Około 40 rakiet wystrzelono z terytorium Libanu, z czego część została przechwycona, a część spadła na otwartą przestrzeń, donosi izraelska armia. Hezbollah przyznał się do ataku, a wcześniej Siły Obronne Izraela poinformowały o zestrzeleniu dwóch dronów wyładowanych materiałami wybuchowymi przez Hezbollah. Wojsko wykorzystało system przeciwrakietowy „Żelazną Kopułę”, a syreny alarmowe w Galilei dały znać o zagrożeniu.

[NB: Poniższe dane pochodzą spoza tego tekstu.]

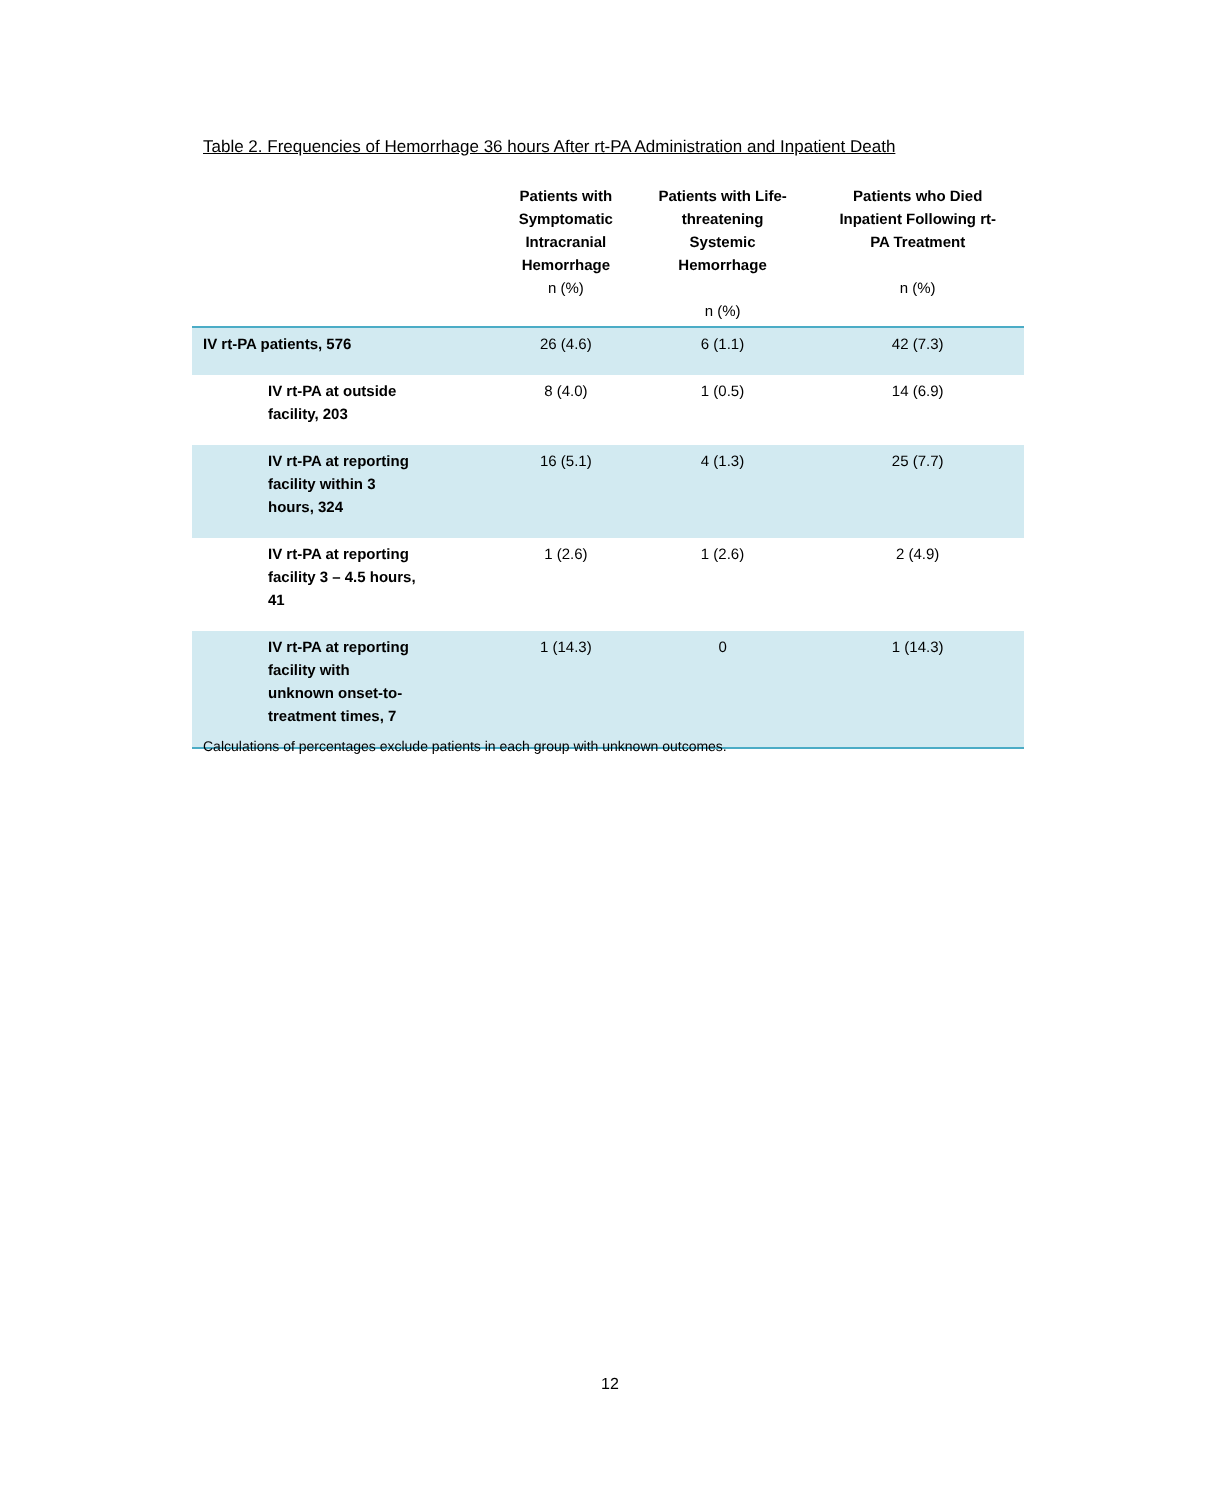Table 2. Frequencies of Hemorrhage 36 hours After rt-PA Administration and Inpatient Death
| | Patients with Symptomatic Intracranial Hemorrhage n (%) | Patients with Life- threatening Systemic Hemorrhage n (%) | Patients who Died Inpatient Following rt- PA Treatment n (%) |
| --- | --- | --- | --- |
| IV rt-PA patients, 576 | 26 (4.6) | 6 (1.1) | 42 (7.3) |
| IV rt-PA at outside facility, 203 | 8 (4.0) | 1 (0.5) | 14 (6.9) |
| IV rt-PA at reporting facility within 3 hours, 324 | 16 (5.1) | 4 (1.3) | 25 (7.7) |
| IV rt-PA at reporting facility 3 – 4.5 hours, 41 | 1 (2.6) | 1 (2.6) | 2 (4.9) |
| IV rt-PA at reporting facility with unknown onset-to- treatment times, 7 | 1 (14.3) | 0 | 1 (14.3) |
Calculations of percentages exclude patients in each group with unknown outcomes.
12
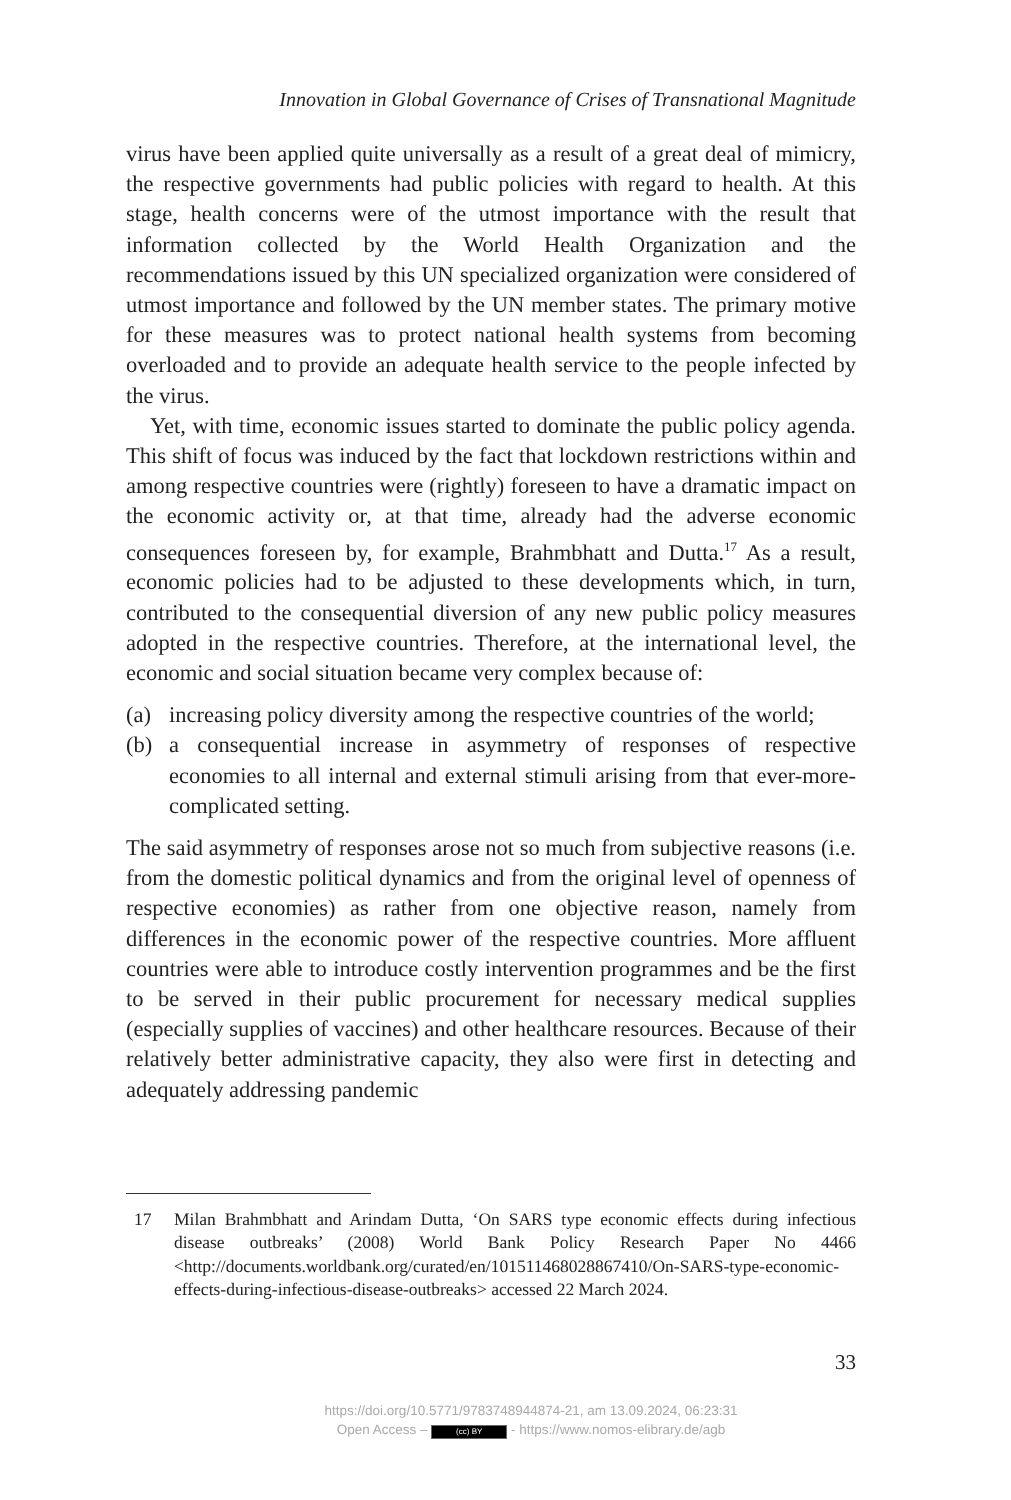Innovation in Global Governance of Crises of Transnational Magnitude
virus have been applied quite universally as a result of a great deal of mimicry, the respective governments had public policies with regard to health. At this stage, health concerns were of the utmost importance with the result that information collected by the World Health Organization and the recommendations issued by this UN specialized organization were considered of utmost importance and followed by the UN member states. The primary motive for these measures was to protect national health systems from becoming overloaded and to provide an adequate health service to the people infected by the virus.
Yet, with time, economic issues started to dominate the public policy agenda. This shift of focus was induced by the fact that lockdown restrictions within and among respective countries were (rightly) foreseen to have a dramatic impact on the economic activity or, at that time, already had the adverse economic consequences foreseen by, for example, Brahmbhatt and Dutta.<sup>17</sup> As a result, economic policies had to be adjusted to these developments which, in turn, contributed to the consequential diversion of any new public policy measures adopted in the respective countries. Therefore, at the international level, the economic and social situation became very complex because of:
(a) increasing policy diversity among the respective countries of the world;
(b) a consequential increase in asymmetry of responses of respective economies to all internal and external stimuli arising from that ever-more-complicated setting.
The said asymmetry of responses arose not so much from subjective reasons (i.e. from the domestic political dynamics and from the original level of openness of respective economies) as rather from one objective reason, namely from differences in the economic power of the respective countries. More affluent countries were able to introduce costly intervention programmes and be the first to be served in their public procurement for necessary medical supplies (especially supplies of vaccines) and other healthcare resources. Because of their relatively better administrative capacity, they also were first in detecting and adequately addressing pandemic
17 Milan Brahmbhatt and Arindam Dutta, ‘On SARS type economic effects during infectious disease outbreaks’ (2008) World Bank Policy Research Paper No 4466 <http://documents.worldbank.org/curated/en/101511468028867410/On-SARS-type-economic-effects-during-infectious-disease-outbreaks> accessed 22 March 2024.
33
https://doi.org/10.5771/9783748944874-21, am 13.09.2024, 06:23:31
Open Access – (cc) BY - https://www.nomos-elibrary.de/agb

Ataki na Izrael z terytorium Libanu stają się coraz częstsze, zwłaszcza po październikowym ataku Hamasu. Ostatni atak przypisany Hezbollahowi jest odpowiedzią na działania Izraela, a Iran grozi dalszymi represjami po izraelskim ataku w Damaszku.
Izrael nie przyznaje się do ataków, jednak sugeruje się, że był zaangażowany w operację, w której zginęło kilkanaście osób, w tym wysocy rangą irańscy dowódcy. CBS News donosi, że Teheran może wkrótce przeprowadzić kolejne ataki na cele wojskowe w Izraelu za pomocą rakiet i dronów.